The JCVI said it had considered options including prioritising vaccination of occupational groups at higher risk of exposure, protection for those at higher risk ‘including groups associated with an increased risk’ and targeted vaccination within the population to drive down COVID-19 transmission.
The committee found, however, that more targeted approaches would be more complex to deliver and require extremely high uptake among the target groups to be effective – and concluded ultimately that ‘an age-based delivery model will facilitate rapid vaccine deployment’.
The JCVI said: ‘There is good evidence that the risks of hospitalisation and critical care admission from COVID-19 increase with age, and that in occupations where the risk of exposure to SARS-CoV2 is potentially higher, persons of older age are also those at highest risk of severe outcomes from COVID-19.
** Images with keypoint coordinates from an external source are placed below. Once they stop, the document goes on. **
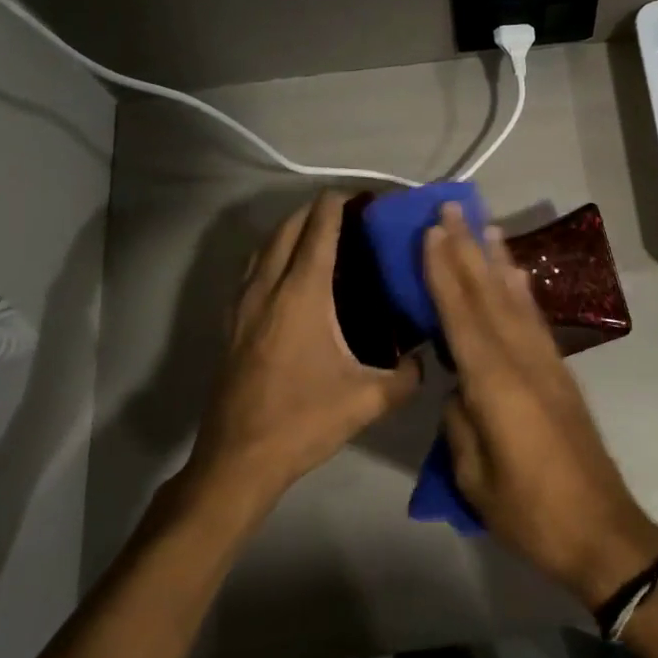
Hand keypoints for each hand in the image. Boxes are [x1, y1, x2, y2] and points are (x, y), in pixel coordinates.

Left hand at [182, 192, 420, 509]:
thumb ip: (406, 377)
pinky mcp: (230, 323)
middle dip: (316, 210)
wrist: (238, 460)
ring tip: (320, 235)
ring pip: (264, 246)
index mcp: (302, 296)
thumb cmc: (303, 422)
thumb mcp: (367, 401)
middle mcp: (268, 289)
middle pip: (288, 228)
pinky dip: (272, 255)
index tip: (363, 197)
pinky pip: (251, 270)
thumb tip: (426, 361)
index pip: (319, 229)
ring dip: (291, 230)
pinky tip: (290, 275)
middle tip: (350, 214)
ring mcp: (242, 305)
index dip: (339, 204)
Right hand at [425, 203, 657, 608]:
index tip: (431, 232)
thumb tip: (459, 390)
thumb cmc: (530, 511)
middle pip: (488, 296)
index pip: (461, 316)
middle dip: (468, 250)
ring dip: (497, 260)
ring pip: (515, 301)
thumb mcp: (474, 476)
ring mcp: (546, 364)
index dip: (444, 272)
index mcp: (495, 384)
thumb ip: (461, 422)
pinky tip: (516, 276)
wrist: (600, 529)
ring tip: (485, 226)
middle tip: (451, 209)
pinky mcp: (560, 374)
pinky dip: (521, 292)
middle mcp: (523, 360)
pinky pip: (534, 320)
COVID-19 vaccination scheme
‘JCVI therefore advises that the offer of vaccination during phase 2 is age-based starting with the oldest adults first and proceeding in the following order:
- all those aged 40 to 49 years,
- all those aged 30 to 39 years,
- all those aged 18 to 29 years.’
A UK government spokesperson said: ‘The independent JCVI has today published its interim advice for phase two of the COVID-19 vaccination programme, setting out that the most effective way to minimise hospitalisations and deaths is to continue to prioritise people by age.
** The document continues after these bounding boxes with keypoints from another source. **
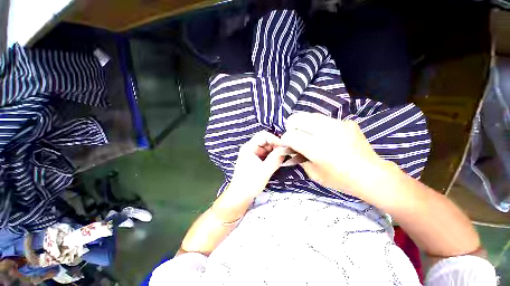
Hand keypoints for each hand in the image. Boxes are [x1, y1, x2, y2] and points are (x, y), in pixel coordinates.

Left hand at [229, 130, 286, 197]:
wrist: (240, 196)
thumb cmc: (250, 183)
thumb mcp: (265, 170)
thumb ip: (276, 158)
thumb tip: (286, 150)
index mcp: (249, 147)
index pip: (263, 135)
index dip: (275, 139)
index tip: (284, 146)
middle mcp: (250, 148)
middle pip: (265, 141)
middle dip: (276, 145)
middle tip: (286, 153)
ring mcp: (252, 154)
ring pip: (267, 148)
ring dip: (275, 151)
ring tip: (283, 157)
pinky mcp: (255, 160)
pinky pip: (265, 154)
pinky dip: (272, 156)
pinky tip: (278, 161)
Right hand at [281, 112, 390, 196]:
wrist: (371, 175)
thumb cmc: (340, 179)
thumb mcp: (313, 173)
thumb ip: (299, 157)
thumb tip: (292, 148)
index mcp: (316, 148)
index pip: (290, 135)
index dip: (284, 140)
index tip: (286, 144)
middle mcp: (325, 132)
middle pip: (297, 119)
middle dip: (291, 127)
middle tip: (295, 137)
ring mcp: (337, 124)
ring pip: (310, 115)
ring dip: (304, 124)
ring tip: (309, 134)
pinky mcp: (346, 122)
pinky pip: (324, 119)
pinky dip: (318, 126)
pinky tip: (326, 136)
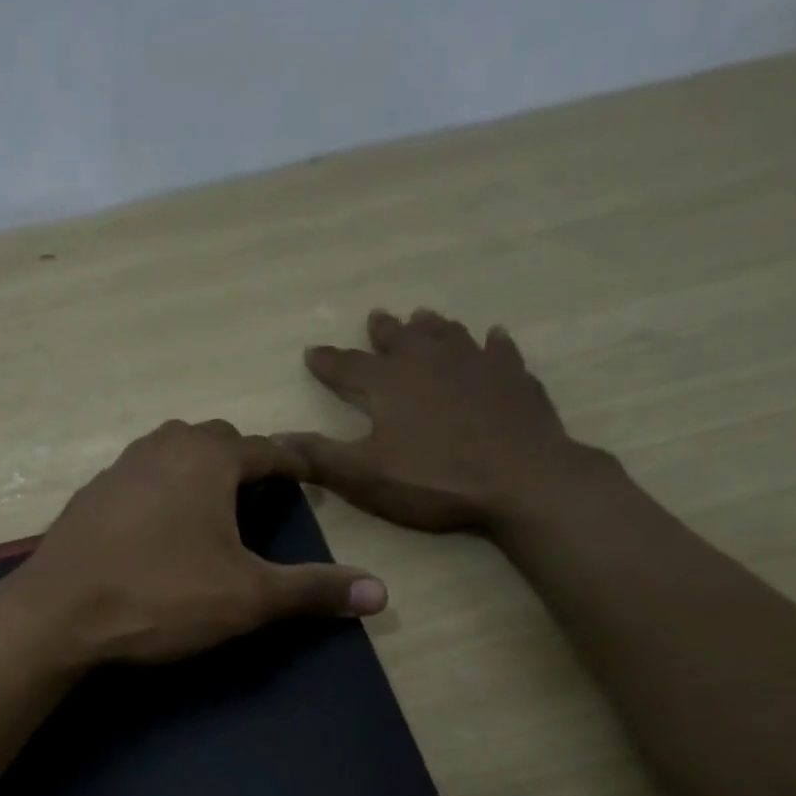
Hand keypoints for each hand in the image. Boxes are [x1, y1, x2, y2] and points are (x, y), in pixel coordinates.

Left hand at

‘This is because age is assessed to be the strongest factor linked to mortality, morbidity and hospitalisations, and because the speed of delivery is crucial as we provide more people with protection from COVID-19.
JCVI priority groups
“All four parts of the UK will follow the recommended approach, subject to the final advice given by the independent expert committee. The UK government remains on course to meet its target to offer a vaccine to all those in the phase one priority groups by mid-April, and all adults by the end of July.’
In background information explaining its stance, the JCVI added: ‘There is evidence that some occupations have an increased risk of morbidity due to COVID-19 and that males aged 40 to 49 years are more likely to be employed in these occupations.
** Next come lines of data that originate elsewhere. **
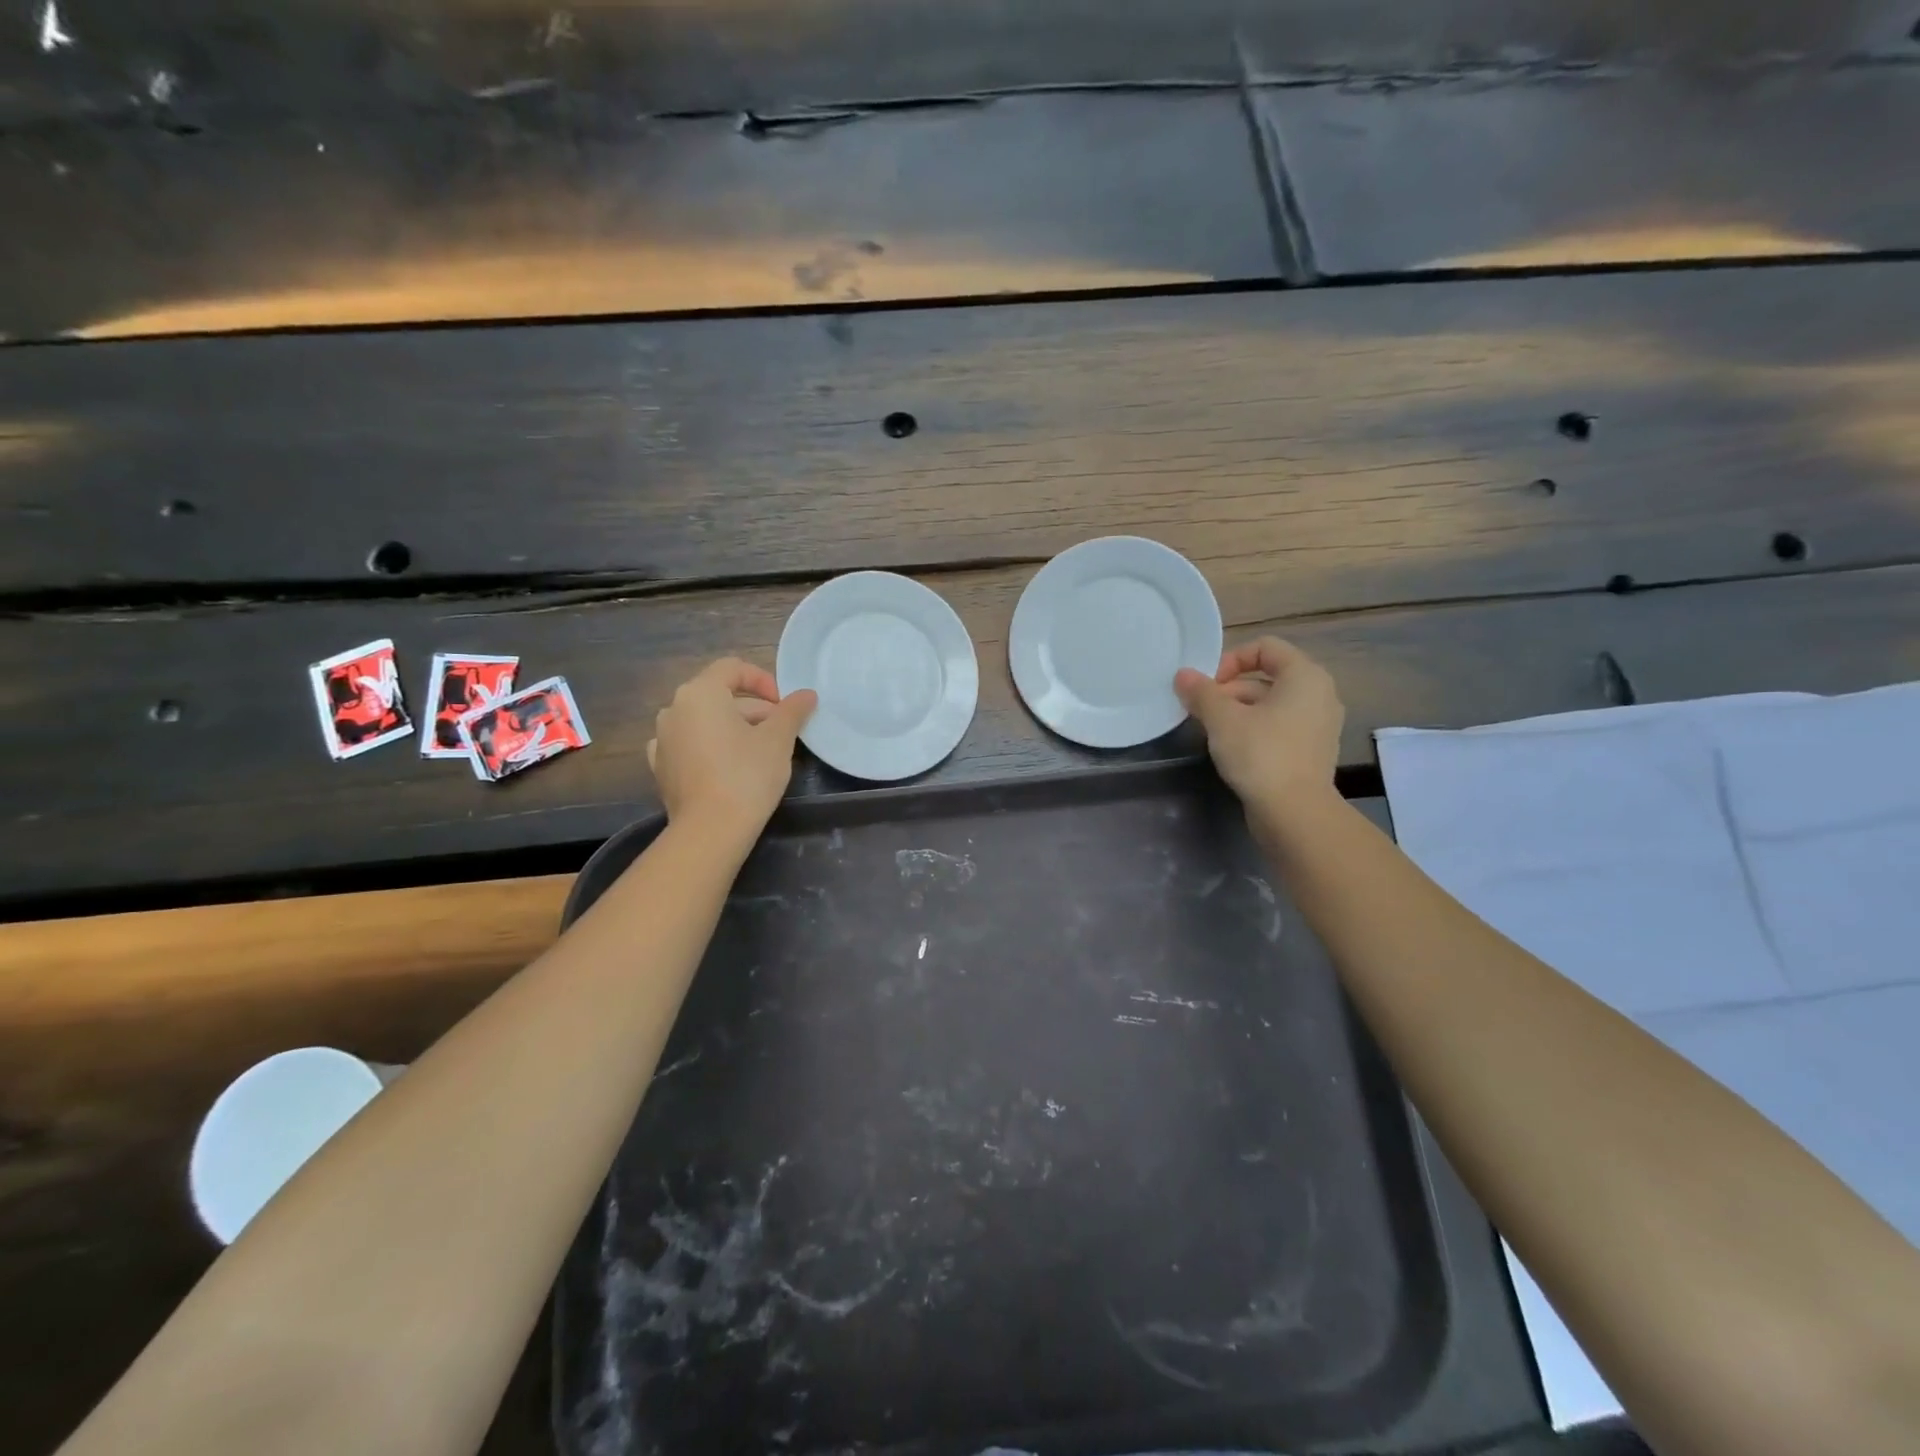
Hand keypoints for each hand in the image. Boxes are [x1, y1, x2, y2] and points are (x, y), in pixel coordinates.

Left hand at [647, 659, 816, 849]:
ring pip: (704, 721)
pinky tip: (727, 766)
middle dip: (753, 708)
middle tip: (781, 731)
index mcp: (700, 693)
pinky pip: (689, 745)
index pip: (732, 668)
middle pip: (719, 695)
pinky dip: (710, 747)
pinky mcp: (661, 767)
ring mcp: (662, 739)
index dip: (763, 680)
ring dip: (733, 727)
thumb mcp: (779, 739)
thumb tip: (807, 694)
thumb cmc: (747, 775)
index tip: (784, 705)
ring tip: (759, 751)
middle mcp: (673, 709)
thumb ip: (792, 711)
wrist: (710, 830)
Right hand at [1175, 638, 1343, 835]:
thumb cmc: (1261, 754)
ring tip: (1210, 730)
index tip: (1208, 686)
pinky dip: (1254, 729)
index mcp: (1305, 676)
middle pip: (1266, 676)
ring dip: (1238, 710)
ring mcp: (1318, 724)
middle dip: (1229, 689)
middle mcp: (1319, 694)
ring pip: (1270, 704)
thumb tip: (1183, 675)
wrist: (1295, 813)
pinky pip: (1279, 726)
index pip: (1265, 647)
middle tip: (1201, 710)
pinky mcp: (1311, 751)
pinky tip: (1231, 749)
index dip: (1231, 659)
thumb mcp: (1222, 719)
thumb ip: (1201, 692)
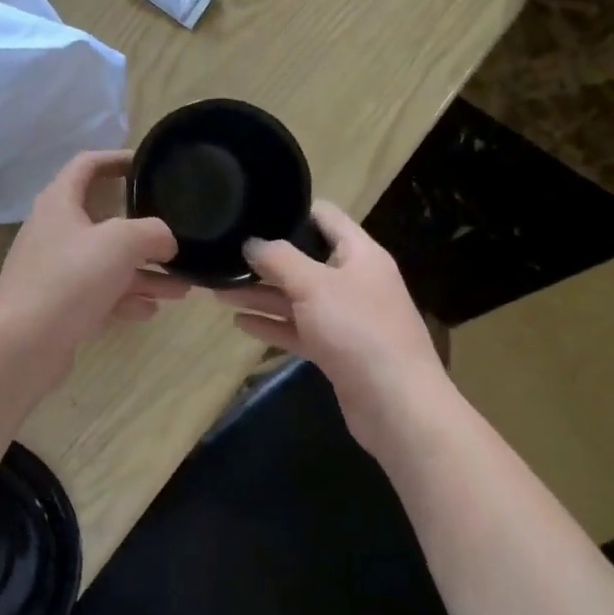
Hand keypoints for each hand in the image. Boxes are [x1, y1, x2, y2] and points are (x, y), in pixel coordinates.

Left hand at [0, 150, 188, 369]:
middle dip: (144, 233)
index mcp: (59, 202)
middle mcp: (54, 231)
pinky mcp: (59, 304)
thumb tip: (165, 240)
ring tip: (181, 288)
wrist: (23, 344)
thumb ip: (152, 232)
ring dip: (143, 273)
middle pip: (104, 220)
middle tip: (176, 241)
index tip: (147, 164)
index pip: (87, 164)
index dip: (116, 159)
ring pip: (107, 263)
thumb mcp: (120, 243)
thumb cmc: (70, 279)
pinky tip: (150, 311)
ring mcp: (55, 270)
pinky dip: (124, 298)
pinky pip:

‘A mass vaccination strategy centred specifically on occupational groups would be more complex to deliver and may require new vaccine deployment structures which would slow down vaccine delivery to the population as a whole, leaving some individuals unvaccinated for longer. Operationally, simple and easy-to-deliver programmes are critical for rapid deployment and high vaccine uptake.’
It added: ‘Data indicate that in individuals aged 18 to 49 years there is an increased risk of hospitalisation in males, those who are in certain black, Asian or ethnic minority (BAME) communities, those with a BMI of 30 or more (obese/morbidly obese), and those experiencing socio-economic deprivation.
‘JCVI strongly advises that individuals in these groups promptly take up the offer of vaccination when they are offered, and that deployment teams should utilise the experience and understanding of local health systems and demographics, combined with clear communications and outreach activity to promote vaccination in these groups.
‘Unvaccinated individuals who are at increased risk of severe outcomes from COVID-19 on account of their occupation, male sex, obesity or ethnic background are likely to be vaccinated most rapidly by an operationally simple vaccine strategy.’